Task: Report each line below that carries the word "levels".

Data extract:
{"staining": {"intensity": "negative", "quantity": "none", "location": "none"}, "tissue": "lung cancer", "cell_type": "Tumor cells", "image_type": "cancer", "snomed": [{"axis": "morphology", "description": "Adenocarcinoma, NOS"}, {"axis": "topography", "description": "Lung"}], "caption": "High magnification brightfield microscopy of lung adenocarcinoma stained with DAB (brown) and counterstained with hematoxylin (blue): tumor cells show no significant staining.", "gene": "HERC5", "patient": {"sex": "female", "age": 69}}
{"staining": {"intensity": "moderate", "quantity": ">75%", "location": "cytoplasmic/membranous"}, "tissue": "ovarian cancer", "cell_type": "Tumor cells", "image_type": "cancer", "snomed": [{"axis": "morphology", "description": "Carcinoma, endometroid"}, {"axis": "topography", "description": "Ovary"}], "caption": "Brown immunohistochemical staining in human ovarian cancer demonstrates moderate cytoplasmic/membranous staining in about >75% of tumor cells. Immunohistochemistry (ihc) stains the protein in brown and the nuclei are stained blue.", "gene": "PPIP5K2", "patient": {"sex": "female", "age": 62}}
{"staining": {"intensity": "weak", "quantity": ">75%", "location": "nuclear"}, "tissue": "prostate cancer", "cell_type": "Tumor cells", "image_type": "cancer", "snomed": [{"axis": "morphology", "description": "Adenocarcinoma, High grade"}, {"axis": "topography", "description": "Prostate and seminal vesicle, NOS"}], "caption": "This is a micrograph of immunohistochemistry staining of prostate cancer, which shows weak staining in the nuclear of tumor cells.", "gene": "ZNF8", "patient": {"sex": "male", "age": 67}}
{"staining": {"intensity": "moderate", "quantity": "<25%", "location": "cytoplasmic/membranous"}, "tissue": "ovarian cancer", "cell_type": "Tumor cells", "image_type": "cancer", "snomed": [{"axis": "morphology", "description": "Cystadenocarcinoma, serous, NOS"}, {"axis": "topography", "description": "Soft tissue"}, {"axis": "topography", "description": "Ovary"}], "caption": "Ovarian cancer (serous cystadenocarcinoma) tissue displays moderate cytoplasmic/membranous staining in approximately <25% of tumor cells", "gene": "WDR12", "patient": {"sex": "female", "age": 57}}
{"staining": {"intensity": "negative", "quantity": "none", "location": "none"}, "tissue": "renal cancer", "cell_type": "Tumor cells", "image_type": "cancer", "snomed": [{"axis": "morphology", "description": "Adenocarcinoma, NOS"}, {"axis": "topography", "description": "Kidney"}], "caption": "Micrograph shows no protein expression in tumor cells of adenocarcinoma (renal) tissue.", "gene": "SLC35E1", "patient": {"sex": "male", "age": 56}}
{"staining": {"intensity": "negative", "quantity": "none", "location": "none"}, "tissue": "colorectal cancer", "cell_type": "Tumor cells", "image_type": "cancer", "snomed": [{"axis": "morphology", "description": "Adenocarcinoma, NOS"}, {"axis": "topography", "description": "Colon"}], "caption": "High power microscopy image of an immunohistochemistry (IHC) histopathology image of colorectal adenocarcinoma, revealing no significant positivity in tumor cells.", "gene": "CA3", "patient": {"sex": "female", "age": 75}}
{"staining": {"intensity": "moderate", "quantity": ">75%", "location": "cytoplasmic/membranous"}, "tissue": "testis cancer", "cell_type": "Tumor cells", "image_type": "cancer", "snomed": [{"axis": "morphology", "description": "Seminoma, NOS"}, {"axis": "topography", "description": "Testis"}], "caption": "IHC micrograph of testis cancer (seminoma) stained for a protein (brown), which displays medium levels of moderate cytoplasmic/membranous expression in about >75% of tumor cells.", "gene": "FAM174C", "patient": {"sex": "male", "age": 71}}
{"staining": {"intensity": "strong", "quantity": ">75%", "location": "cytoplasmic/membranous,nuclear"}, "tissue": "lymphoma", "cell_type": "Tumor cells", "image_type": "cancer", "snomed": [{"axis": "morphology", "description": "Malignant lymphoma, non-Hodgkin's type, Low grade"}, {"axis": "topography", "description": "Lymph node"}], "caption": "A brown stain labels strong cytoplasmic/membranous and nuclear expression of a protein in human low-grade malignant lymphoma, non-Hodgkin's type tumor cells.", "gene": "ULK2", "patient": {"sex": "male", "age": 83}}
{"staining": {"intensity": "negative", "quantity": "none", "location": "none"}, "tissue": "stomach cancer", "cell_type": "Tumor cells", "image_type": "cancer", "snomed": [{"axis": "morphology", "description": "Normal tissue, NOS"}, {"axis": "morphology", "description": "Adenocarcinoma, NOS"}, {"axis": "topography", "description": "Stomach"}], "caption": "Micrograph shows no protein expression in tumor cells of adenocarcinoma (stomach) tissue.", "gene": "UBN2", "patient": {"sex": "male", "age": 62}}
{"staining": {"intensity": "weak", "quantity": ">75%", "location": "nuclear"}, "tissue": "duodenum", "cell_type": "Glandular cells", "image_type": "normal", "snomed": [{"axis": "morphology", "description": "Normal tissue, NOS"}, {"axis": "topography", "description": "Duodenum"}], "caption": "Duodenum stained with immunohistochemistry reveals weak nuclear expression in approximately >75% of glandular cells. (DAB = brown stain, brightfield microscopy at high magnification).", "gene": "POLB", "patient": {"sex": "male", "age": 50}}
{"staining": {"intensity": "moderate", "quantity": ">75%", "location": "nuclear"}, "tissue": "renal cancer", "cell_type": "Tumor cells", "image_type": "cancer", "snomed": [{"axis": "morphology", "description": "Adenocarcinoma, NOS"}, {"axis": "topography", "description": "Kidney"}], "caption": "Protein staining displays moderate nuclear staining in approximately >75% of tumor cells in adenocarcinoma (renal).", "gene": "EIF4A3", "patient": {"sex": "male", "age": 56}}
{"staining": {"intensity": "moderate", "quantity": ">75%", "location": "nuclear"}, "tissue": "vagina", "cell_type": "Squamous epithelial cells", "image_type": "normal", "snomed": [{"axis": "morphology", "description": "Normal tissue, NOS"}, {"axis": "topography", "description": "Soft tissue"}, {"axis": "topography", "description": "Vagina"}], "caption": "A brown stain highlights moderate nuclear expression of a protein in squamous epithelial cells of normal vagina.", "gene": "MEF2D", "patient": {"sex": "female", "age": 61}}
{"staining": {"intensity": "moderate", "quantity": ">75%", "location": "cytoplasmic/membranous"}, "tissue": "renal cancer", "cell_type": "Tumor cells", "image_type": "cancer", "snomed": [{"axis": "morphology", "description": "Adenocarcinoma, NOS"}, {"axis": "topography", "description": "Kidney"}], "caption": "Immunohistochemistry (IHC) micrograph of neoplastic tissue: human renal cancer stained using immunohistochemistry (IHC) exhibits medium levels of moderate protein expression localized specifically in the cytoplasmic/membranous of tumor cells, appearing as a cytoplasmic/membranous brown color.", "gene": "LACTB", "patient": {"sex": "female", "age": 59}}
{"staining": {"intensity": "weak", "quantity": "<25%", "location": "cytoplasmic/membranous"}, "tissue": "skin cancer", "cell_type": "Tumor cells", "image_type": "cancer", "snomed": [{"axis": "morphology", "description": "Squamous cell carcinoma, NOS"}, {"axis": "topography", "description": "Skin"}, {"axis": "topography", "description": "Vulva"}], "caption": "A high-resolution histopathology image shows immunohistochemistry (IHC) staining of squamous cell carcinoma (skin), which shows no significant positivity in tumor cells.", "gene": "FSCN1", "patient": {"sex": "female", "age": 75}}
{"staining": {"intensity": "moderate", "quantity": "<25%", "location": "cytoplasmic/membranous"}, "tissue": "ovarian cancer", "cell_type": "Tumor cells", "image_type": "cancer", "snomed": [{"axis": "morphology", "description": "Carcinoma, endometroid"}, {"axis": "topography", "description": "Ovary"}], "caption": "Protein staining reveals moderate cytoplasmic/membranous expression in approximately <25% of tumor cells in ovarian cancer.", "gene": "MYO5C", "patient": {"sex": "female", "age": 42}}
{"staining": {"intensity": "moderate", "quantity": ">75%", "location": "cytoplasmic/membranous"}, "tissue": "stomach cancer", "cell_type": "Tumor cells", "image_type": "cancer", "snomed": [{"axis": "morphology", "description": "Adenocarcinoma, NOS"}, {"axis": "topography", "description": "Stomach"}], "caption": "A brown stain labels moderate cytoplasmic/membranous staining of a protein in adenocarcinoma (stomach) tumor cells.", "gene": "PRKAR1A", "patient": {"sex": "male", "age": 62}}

Response:
{"staining": {"intensity": "moderate", "quantity": ">75%", "location": "cytoplasmic/membranous"}, "tissue": "testis cancer", "cell_type": "Tumor cells", "image_type": "cancer", "snomed": [{"axis": "morphology", "description": "Seminoma, NOS"}, {"axis": "topography", "description": "Testis"}], "caption": "IHC micrograph of testis cancer (seminoma) stained for a protein (brown), which displays medium levels of moderate cytoplasmic/membranous expression in about >75% of tumor cells.", "gene": "FAM174C", "patient": {"sex": "male", "age": 71}}
{"staining": {"intensity": "moderate", "quantity": ">75%", "location": "cytoplasmic/membranous"}, "tissue": "renal cancer", "cell_type": "Tumor cells", "image_type": "cancer", "snomed": [{"axis": "morphology", "description": "Adenocarcinoma, NOS"}, {"axis": "topography", "description": "Kidney"}], "caption": "Immunohistochemistry (IHC) micrograph of neoplastic tissue: human renal cancer stained using immunohistochemistry (IHC) exhibits medium levels of moderate protein expression localized specifically in the cytoplasmic/membranous of tumor cells, appearing as a cytoplasmic/membranous brown color.", "gene": "LACTB", "patient": {"sex": "female", "age": 59}}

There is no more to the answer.